Zimnego powiewu śmierci tego wieczoru przed Buckingham Palace wyczuć się nie dało.
Młodzi jak mrówki obklejają pomnik Victorii, wijąc się wokół napisu „imperatrix”. Ta zaś jest na tym placu jakby ostatnim przyczółkiem stabilności. Młodzi tłoczą się przed pałacem. Ulewny deszcz nie ułatwia niczego, nawet zrobienie absolutnie koniecznego w tej chwili selfie jest katorgą, setki parasoli, w tym tych w angielską flagą, utrudniają umieszczenie pałacu Buckingham w tle. Elżbieta II nie żyje. Już od kilku godzin przed pałacem, nad którym powiewa teraz opuszczona do połowy flaga, zbierały się setki ludzi. Teraz tysiące. Na pewno nie dziesiątki tysięcy.
Średnia wieku niziutka, jakby starsi woleli oglądać wszystko w TV, nie wychodzić z pubu, żuć jagnięcinę popijając piwem, co zresztą widać, bo puby nawet na chwilę nie opustoszały. Śnieżnobiała Elżbieta patrzy swoim uroczystym spojrzeniem z billboardów, cała szlachetna odbija się w każdej londyńskiej kałuży, snuje za każdym czerwonym Routemasterem.
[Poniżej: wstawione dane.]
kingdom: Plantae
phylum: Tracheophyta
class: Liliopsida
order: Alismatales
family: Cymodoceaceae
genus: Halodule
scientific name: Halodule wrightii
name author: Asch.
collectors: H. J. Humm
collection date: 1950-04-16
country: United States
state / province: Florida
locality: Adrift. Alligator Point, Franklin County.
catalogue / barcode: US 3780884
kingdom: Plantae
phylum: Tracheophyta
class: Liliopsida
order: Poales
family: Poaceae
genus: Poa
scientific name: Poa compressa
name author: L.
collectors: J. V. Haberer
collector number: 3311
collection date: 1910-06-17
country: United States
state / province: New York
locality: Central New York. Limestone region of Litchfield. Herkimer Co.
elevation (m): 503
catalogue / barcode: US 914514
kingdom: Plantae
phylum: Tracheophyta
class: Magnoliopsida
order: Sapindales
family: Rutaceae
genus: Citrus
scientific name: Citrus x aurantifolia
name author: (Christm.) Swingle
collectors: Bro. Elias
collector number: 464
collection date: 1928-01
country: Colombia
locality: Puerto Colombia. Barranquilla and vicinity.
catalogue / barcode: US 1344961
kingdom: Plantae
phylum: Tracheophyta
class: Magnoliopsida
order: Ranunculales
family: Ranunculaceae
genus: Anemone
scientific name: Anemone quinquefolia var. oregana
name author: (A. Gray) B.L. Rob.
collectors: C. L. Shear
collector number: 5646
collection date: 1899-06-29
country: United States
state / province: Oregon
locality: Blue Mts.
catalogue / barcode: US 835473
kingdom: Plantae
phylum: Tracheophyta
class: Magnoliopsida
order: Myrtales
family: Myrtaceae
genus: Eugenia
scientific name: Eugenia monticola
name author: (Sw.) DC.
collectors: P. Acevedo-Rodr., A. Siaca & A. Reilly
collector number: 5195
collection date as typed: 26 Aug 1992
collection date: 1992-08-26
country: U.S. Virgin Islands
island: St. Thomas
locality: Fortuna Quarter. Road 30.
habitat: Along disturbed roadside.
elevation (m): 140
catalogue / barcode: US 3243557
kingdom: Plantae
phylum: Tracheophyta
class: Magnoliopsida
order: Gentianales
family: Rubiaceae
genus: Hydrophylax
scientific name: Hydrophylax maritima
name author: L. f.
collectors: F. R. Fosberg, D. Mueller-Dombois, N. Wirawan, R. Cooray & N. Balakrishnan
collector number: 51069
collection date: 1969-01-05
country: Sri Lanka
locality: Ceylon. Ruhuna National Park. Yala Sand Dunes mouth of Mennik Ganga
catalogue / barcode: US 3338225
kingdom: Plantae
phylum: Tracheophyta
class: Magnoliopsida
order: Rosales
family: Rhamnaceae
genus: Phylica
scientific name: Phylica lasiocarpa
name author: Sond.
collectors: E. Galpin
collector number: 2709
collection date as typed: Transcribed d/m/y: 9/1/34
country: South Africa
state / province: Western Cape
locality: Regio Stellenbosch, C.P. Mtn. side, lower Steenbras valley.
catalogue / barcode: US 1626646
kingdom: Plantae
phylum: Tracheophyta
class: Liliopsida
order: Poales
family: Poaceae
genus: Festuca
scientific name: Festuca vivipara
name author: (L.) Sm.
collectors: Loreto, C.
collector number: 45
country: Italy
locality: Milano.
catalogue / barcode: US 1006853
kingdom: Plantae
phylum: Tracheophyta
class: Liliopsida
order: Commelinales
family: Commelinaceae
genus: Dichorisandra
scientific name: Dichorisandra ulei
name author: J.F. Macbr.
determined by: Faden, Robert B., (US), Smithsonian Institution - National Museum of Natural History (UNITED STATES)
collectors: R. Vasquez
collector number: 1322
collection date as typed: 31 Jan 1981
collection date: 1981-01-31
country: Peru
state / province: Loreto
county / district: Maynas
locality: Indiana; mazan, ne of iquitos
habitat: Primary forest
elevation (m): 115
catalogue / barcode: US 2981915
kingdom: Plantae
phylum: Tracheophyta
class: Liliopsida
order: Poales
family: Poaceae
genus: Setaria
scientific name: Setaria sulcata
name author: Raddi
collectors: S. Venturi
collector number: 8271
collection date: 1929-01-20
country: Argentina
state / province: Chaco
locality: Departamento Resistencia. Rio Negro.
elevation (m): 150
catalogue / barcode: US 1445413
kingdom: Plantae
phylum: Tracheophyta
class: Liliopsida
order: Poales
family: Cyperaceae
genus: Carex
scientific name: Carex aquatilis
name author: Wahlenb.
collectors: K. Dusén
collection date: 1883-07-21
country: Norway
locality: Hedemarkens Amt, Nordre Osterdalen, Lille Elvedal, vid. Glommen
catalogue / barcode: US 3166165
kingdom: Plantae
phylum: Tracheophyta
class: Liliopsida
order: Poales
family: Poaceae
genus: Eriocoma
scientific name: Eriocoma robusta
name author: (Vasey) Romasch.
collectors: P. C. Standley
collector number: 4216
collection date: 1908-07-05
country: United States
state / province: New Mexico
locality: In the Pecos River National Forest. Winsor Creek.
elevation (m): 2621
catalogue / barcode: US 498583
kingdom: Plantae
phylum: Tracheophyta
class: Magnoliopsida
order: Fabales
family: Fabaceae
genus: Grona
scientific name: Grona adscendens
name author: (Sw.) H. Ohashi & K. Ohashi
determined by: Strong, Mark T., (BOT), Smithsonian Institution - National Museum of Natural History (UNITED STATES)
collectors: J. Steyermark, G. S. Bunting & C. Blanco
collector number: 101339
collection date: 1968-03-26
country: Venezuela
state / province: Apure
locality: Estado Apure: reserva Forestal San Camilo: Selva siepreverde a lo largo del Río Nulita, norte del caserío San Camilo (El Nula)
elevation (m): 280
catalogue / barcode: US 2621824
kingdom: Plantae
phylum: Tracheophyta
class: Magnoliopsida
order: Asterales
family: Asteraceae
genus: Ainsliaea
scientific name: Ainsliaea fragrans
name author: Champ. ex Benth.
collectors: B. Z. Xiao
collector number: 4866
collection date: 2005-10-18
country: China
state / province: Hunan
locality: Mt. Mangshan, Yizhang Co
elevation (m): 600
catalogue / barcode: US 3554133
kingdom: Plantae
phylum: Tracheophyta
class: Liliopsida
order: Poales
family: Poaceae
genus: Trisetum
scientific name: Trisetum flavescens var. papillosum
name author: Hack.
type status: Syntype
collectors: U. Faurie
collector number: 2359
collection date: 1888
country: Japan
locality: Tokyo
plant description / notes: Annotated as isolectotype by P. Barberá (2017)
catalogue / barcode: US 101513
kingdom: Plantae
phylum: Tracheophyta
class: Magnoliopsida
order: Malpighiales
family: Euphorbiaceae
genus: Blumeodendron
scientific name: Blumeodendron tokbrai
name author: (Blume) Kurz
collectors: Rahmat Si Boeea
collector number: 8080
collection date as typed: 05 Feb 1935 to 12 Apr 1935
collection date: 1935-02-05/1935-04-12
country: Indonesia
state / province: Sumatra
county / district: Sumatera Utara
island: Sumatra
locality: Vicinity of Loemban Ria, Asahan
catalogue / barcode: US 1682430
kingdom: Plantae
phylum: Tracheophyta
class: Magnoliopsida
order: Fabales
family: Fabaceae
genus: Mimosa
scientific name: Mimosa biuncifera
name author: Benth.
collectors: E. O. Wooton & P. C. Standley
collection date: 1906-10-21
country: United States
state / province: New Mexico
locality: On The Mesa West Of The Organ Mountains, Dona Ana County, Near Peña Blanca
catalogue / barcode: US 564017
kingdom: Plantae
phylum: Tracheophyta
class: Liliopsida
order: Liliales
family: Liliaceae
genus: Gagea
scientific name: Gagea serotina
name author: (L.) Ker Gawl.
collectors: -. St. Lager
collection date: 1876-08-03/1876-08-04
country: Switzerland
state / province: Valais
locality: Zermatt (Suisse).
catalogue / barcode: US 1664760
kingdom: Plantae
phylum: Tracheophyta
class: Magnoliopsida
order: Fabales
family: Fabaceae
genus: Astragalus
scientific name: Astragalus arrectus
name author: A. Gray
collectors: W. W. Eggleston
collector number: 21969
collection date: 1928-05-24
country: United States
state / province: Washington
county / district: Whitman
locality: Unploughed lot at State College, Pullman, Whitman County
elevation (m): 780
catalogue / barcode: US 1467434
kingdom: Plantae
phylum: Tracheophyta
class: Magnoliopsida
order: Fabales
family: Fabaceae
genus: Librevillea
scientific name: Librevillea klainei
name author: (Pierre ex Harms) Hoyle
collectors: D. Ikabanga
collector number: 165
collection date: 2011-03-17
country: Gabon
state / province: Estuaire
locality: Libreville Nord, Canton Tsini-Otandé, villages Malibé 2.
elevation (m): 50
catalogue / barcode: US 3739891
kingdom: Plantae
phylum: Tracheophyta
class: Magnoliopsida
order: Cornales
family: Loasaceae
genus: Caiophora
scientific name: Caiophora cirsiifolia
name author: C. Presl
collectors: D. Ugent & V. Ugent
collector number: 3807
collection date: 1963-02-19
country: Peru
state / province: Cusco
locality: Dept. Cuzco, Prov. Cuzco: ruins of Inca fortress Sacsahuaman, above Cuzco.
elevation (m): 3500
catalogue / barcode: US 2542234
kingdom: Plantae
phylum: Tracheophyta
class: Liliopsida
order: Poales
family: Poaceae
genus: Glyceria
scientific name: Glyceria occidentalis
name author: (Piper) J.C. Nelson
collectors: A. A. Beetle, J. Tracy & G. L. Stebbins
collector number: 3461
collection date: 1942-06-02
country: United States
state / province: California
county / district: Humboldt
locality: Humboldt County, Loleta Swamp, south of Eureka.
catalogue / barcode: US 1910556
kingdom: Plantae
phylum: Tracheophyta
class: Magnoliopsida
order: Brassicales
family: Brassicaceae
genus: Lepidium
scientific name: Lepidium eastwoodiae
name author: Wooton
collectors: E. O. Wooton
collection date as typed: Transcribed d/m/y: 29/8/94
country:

Metro pęcznieje w kierunku parku świętego Jakuba, trwa święto. Nieśmiałe głosy trzech nastolatek pod parasolem nucą angielski hymn, niech ją Bóg zachowa, królową, która odeszła kilka godzin wcześniej, ale większość się uśmiecha, bawi - młodzi są, była dla nich jak ikona popkultury może. Zimnego powiewu śmierci tego wieczoru przed Buckingham Palace wyczuć się nie dało.